## PROBLEM DETAILS
Pick up the text describing bioinformatics databases and tools, from Phospho.ELM through iPath, and continue it after its final sentence.

## SOURCE DOCUMENT
====================
PhosphoELM: A database of S/T/Y phosphorylation sites

Phospho.ELM is a database of experimentally verified phosphorylation sites in eukaryotic proteins. There are 4026 protein entries covering 16,428 instances in the current release. Instances are fully linked to literature references.

eggNOG: evolutionary genealogy of genes - Non-supervised Orthologous Groups

eggNOG (evolutionary genealogy of genes: Non-supervised Orthologous Groups) (eggnog.embl.de) is a database of orthologous groups of genes. The orthologous groups are annotated with functional descriptions, which are derived by identifying a common denominator for the genes based on their individual textual descriptions, annotated functional categories, and predicted protein domains.

eggNOG's database currently includes proteins from 630 complete genomes.

Exploration of interaction networks

STRING: Search Tool for the Retrieval of Interacting Genes/Proteins

Information on protein-protein interactions is still mostly limited to a small number of model organisms, and originates from a wide variety of experimental and computational techniques. The database and online resource STRING generalizes access to protein interaction data, by integrating known and predicted interactions from a variety of sources. The underlying infrastructure includes a consistent body of completely sequenced genomes and exhaustive orthology classifications, based on which interaction evidence is transferred between organisms. Although primarily developed for protein interaction analysis, the resource has also been successfully applied to comparative genomics, phylogenetics and network studies, which are all facilitated by programmatic access to the database back-end and the availability of compact download files. Public version of STRING is accessible via string.embl.de

STITCH: Search Tool for Interactions of Chemicals

STITCH (stitch.embl.de) is a resource to explore known and predicted interactions of chemicals and proteins. Chemicals are linked to other chemicals and proteins by evidence derived from experiments, databases and the literature.

STITCH contains interactions for over 68,000 chemicals and over 1.5 million proteins in 373 species.

Annotation and exploration of metabolic pathways

iPath: Interactive Pathways Explorer


iPath is a web-based tool (pathways.embl.de) for the visualization and analysis of the metabolic pathways. The underlying global pathways map is constructed using approximately 120 KEGG pathways, and gives an overview of the complete metabolism in biological systems. Nodes in the map correspond to various chemical compounds and edges represent series of enzymatic reactions.
====================
## RECORDED INFORMATION
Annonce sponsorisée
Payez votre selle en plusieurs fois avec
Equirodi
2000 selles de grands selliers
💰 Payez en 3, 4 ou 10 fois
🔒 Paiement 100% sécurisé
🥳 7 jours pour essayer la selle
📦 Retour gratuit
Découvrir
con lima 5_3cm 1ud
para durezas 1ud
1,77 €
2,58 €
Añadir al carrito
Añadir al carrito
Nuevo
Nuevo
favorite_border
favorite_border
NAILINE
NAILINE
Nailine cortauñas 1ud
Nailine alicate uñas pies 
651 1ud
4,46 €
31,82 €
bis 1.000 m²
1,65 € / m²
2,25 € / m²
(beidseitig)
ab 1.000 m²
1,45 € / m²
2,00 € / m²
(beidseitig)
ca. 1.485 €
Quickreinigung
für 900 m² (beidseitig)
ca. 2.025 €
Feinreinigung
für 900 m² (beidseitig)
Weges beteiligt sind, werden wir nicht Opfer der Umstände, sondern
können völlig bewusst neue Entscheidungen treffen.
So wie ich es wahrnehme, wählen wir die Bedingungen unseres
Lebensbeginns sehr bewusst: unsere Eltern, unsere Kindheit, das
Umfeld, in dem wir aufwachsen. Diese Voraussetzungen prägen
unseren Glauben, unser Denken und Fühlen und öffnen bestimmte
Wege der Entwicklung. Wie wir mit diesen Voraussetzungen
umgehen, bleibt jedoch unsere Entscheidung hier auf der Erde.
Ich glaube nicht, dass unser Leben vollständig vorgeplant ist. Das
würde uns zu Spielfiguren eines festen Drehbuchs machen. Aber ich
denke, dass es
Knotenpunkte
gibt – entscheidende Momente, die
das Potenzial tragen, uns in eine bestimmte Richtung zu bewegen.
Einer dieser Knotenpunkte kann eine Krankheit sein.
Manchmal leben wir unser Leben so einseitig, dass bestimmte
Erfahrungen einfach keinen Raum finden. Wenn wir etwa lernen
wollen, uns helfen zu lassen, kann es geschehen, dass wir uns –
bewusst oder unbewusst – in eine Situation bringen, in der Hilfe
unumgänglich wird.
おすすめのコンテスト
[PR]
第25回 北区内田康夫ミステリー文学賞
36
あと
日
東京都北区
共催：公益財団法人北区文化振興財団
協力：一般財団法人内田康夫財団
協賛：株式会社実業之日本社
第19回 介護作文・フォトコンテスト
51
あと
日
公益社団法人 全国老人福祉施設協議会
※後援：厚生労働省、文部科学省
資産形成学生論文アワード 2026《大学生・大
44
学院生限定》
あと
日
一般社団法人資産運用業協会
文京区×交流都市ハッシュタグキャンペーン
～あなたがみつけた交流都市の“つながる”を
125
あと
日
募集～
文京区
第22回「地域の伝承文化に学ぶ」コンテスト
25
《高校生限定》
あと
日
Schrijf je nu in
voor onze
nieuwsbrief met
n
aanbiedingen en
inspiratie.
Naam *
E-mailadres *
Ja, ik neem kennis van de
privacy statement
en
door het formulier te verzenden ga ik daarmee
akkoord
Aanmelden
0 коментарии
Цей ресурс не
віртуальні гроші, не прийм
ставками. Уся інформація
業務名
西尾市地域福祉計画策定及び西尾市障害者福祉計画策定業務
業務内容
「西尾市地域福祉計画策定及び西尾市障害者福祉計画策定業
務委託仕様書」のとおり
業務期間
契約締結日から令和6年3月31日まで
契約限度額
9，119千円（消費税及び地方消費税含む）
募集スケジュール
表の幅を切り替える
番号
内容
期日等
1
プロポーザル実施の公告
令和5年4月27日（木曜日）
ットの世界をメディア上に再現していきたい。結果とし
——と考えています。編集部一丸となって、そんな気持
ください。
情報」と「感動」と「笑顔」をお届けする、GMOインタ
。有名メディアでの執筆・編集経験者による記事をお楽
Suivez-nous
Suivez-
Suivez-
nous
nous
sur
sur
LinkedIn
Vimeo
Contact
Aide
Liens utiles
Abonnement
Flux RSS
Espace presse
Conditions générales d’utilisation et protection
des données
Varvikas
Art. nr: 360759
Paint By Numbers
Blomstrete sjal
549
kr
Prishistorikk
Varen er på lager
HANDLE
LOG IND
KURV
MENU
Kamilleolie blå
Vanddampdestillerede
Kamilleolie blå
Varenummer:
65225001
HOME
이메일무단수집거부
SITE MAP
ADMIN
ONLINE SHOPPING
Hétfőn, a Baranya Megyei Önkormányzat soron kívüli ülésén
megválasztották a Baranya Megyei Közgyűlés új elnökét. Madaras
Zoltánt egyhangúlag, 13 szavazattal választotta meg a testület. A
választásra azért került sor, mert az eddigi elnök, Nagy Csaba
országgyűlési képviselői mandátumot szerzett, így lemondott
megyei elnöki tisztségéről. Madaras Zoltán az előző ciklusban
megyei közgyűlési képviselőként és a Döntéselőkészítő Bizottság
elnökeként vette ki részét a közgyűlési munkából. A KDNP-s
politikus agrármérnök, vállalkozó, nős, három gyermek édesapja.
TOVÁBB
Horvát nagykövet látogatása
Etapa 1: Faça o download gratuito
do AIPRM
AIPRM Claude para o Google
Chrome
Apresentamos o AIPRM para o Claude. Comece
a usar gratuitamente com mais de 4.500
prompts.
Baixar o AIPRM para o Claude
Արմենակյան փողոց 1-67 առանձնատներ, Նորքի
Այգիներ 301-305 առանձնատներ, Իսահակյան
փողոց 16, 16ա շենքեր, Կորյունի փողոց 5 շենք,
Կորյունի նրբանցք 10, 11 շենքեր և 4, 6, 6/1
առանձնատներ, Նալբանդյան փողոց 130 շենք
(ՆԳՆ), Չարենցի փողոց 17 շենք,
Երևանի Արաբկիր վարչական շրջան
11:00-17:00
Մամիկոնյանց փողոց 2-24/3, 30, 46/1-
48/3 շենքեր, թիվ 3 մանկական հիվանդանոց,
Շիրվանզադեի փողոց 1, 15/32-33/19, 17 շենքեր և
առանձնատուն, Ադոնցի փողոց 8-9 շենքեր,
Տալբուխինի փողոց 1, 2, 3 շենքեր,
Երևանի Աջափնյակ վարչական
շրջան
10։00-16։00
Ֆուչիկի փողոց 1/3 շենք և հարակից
====================
## RESPONSE TO THE TASK
Various types of data can be mapped onto the default global map, changing the colors, opacity and width of any node or edge. In addition, iPath provides a set of pre-computed metabolic pathway maps for various species and taxnonomic classes. All maps in iPath can be easily converted to various graphical formats.

Text mining tools

SIDER: Side Effect Resource


The SIDER Side Effect Resource (sideeffects.embl.de) represents an effort to aggregate dispersed public information on side effects.

SIDER contains information on marketed medicines and their recorded adverse drug reactions. The information is extracted from public documents and package inserts. The available information include side effect frequency, drug and side effect classifications as well as links to further information, for example drug-target relations.

Phylogenetic tree annotation

iTOL: Interactive Tree Of Life


Interactive Tree Of Life is web-based tool (itol.embl.de) for the display and manipulation of phylogenetic trees. It provides most of the features available in other tree viewers, and offers a novel circular tree layout, which makes it easy to visualize mid-sized tree (up to several thousand leaves). Trees can be exported to several graphical formats, both bitmap and vector based.
iTOL is one of the first viewers which can annotate the trees with various types of additional data. Many dataset types are supported, from simple and stacked bar charts to pie-charts, animated time-series and protein domains. Additional dataset types and display options can be developed according to your needs.